── EXCERPTED TEXT ──

Tech and Brand Partnerships Point to a New Future of Mobile Shopping
In the future, partnerships between brands, tech companies, and marketers will enable a massive shift in payments and change how shoppers access the goods they want.
So said Mike Jaconi, CEO and co-founder of deep-linking software company Button, during Ibotta’s Mobile Innovation Summit last week, maintaining that U.S. commerce is not primed for purchase – but it’s getting there. Jaconi pointed to the Chinese social platform WeChat, which has seen enormous success in linking commerce options such as buying a car or movie tickets within the WeChat app.
Jaconi founded Button in 2014 and has seen the company through three successful funding rounds.
“When we raised the first round, we had nothing,” Jaconi told Street Fight in an interview. “It was literally just an idea. When we raised the Series A, that was when we had a little more momentum, we had a partnership with Uber; that was a big deal.”
By the Series B funding round in January, when Button attracted $20 million from Norwest Venture Partners, Jaconi and the team began to see things really moving.
“I think that was real validation,” he says. “And plus the size of the platform we were building on top of, they were indicators to people that this is gonna be something big. If we didn’t screw it up.”
Screwing it up is definitely not the direction they are headed in – earlier this year, Weather.com partnered with Button to enable linked services within the Weather.com app, based on device location and the current weather.

───

WHAT IS NEEDED:
Continue the text about Button and mobile shopping partnerships from where it stops. The rows that follow have no connection to the text above.

── RECORDS SUPPLIED ──

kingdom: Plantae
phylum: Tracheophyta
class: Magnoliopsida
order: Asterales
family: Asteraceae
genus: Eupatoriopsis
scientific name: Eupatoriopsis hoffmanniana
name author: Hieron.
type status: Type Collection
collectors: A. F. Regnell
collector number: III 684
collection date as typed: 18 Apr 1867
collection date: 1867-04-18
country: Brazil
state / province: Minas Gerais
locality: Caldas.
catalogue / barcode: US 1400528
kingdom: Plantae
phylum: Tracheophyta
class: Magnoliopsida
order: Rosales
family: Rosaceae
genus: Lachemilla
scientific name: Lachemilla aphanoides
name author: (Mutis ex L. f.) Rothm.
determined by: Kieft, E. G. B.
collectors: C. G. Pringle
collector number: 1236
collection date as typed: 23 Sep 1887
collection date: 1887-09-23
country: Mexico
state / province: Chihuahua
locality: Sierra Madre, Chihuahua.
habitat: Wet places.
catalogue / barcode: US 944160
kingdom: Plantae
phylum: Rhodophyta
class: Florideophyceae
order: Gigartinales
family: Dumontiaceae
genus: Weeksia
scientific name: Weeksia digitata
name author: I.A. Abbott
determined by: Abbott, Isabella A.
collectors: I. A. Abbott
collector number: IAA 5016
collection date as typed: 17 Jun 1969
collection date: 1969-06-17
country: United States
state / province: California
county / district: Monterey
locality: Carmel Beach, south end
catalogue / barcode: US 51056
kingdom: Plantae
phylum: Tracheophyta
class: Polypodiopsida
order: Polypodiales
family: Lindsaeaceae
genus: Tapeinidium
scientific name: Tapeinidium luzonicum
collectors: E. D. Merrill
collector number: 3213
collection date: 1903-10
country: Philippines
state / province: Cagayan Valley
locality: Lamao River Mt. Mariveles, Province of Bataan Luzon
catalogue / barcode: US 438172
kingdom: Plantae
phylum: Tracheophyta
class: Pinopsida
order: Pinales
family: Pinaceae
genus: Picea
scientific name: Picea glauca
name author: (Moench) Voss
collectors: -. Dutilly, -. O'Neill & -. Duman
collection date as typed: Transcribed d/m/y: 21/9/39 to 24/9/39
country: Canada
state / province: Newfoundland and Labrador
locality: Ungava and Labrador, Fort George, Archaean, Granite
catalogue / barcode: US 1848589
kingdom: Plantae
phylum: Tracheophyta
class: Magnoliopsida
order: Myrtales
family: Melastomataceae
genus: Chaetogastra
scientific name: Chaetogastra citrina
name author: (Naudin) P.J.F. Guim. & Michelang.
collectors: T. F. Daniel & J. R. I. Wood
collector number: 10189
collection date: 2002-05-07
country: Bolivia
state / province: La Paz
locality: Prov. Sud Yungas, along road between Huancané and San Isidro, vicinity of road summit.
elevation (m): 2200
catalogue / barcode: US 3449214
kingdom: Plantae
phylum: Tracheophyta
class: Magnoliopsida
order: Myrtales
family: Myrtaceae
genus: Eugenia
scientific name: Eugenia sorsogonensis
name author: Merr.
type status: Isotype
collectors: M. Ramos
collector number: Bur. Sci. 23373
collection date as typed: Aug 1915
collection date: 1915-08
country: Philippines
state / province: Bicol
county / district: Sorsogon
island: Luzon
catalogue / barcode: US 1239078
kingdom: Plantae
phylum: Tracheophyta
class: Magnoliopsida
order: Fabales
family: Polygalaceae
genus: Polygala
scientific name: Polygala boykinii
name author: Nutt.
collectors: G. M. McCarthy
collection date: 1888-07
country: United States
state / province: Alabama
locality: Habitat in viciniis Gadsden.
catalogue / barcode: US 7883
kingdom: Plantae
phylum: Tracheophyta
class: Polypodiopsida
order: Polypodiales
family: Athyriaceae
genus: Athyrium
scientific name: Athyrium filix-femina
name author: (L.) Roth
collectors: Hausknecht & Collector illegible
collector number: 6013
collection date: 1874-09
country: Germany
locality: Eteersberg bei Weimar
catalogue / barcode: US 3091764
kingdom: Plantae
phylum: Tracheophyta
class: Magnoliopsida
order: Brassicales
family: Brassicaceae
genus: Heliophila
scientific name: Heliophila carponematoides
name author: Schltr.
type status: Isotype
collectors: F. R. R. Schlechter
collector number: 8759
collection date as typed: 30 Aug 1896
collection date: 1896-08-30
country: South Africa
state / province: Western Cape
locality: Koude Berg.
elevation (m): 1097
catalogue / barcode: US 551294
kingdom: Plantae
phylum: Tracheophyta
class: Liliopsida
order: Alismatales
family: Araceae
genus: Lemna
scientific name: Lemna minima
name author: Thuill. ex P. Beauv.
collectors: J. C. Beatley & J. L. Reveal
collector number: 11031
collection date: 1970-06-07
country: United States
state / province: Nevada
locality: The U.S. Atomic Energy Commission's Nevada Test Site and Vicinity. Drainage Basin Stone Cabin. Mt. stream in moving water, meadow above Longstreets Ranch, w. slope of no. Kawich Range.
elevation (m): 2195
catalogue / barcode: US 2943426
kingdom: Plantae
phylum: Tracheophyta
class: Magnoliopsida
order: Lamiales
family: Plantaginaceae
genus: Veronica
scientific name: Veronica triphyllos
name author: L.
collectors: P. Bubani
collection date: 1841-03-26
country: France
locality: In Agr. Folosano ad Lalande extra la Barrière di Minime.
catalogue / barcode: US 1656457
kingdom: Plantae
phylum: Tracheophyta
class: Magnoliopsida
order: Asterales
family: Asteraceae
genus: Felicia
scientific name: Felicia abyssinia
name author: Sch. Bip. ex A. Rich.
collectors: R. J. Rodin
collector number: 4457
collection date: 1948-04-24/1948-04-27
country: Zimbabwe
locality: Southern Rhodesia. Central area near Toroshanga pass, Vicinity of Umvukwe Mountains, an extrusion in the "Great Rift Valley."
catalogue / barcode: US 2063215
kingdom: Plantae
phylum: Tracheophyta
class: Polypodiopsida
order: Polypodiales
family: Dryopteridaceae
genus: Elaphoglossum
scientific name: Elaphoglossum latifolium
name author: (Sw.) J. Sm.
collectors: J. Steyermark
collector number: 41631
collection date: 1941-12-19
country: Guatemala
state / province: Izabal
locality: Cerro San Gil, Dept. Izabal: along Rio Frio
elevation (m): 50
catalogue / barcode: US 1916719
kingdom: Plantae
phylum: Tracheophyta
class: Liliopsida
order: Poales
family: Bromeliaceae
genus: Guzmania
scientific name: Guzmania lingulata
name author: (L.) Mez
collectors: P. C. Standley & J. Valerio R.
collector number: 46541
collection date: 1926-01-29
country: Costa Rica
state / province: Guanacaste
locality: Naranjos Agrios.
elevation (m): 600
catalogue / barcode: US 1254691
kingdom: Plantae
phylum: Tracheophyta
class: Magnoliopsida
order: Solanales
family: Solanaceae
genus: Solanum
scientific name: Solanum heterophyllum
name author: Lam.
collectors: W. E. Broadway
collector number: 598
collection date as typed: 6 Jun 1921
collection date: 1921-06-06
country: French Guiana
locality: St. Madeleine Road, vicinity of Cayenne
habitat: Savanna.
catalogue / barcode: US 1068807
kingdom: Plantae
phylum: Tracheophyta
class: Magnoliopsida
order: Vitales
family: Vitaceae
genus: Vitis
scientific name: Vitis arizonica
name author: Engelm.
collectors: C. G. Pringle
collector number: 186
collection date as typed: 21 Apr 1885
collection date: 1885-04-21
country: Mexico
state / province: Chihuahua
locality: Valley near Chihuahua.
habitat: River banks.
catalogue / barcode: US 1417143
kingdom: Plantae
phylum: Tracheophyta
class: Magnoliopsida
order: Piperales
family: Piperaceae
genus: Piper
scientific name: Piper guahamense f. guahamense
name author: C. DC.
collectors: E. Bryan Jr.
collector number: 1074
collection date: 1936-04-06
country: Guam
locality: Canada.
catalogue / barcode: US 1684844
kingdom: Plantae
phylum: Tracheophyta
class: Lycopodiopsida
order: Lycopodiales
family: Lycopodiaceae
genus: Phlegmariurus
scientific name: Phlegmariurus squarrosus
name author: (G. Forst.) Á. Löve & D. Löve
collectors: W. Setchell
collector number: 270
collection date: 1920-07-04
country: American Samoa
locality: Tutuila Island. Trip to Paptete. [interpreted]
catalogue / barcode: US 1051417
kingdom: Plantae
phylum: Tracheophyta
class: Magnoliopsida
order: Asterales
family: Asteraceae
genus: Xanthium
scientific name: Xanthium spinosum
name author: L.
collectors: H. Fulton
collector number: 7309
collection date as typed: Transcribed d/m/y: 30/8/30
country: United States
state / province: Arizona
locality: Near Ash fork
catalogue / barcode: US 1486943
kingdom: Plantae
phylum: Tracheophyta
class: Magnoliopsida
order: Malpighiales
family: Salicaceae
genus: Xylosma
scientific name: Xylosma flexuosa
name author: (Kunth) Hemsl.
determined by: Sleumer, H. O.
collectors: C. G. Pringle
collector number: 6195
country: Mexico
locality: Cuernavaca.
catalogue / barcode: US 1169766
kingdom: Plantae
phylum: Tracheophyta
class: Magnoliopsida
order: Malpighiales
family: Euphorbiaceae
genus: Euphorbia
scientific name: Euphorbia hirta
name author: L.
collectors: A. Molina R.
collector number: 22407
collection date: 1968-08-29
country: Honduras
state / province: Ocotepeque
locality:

───

ANSWER TO THIS TASK:
“We’re powering other services based on weather signals, like whether people should ride Uber now before the weather changes,” Jaconi says. “And then we’re also taking over a local partnership for a massive local company; I can’t disclose the company yet. That’s coming in the next month.”
Natalie Gerke, Button’s head of communications, says that Button takes the local angle of commerce in full context.
“It’s a bit of a different approach when the consumer is on mobile,” she says. “Look at Foursquare – if you want to book a table at a restaurant, or get a ride from wherever you are, what we do is power all those contextual bundles.”
With linked services, the consumer’s intent to purchase is only being primed more and more, she says. Button is the invisible layer that enables that link from one app to another.
Jaconi says that deep linking in apps is hard, and that the technology to enable that option is the main roadblock for most companies.
“It’s hard for companies that are as tech-savvy as LinkedIn, all the way down to a small retailer building its first app,” he says.
Jaconi also used LinkedIn as an example during his presentation at the Summit in Denver, describing the irritation he – and one of his investors – feel often when clicking to a LinkedIn profile only to be redirected to the LinkedIn mobile site login screen instead through to the profile via the installed app.
Jaconi points out all the reasons why brands should be taking advantage of apps: they convert faster than mobile websites, they have faster native loading times, they can store credit card data, and average checkout time is faster.
“Because of those reasons, apps are where you should take the users, but linking has prohibited that,” Jaconi says. “The landscape is always shifting. There are always operating system updates that are changing things. Because of that, it’s difficult to make it easy.”
Jaconi gave examples of media companies like the New York Times and BuzzFeed adding “commercial touchpoints” to solve a number of problems. The Wirecutter from the Times and BuzzFeed’s Product Lab both indicate the move that companies are making toward collaboration.
“This is something that is important,” Jaconi says. “These guys are trying to build a model that has durability as they plan for mobile.”
Brands need the checkout experience to be handled – they want to spend their energy on whatever their brand is famous for, whether that’s coffee, finance, tires, or anything else.
“If you have to spend your energy on link routing, you’re going to lose out on innovating against your competition,” he says.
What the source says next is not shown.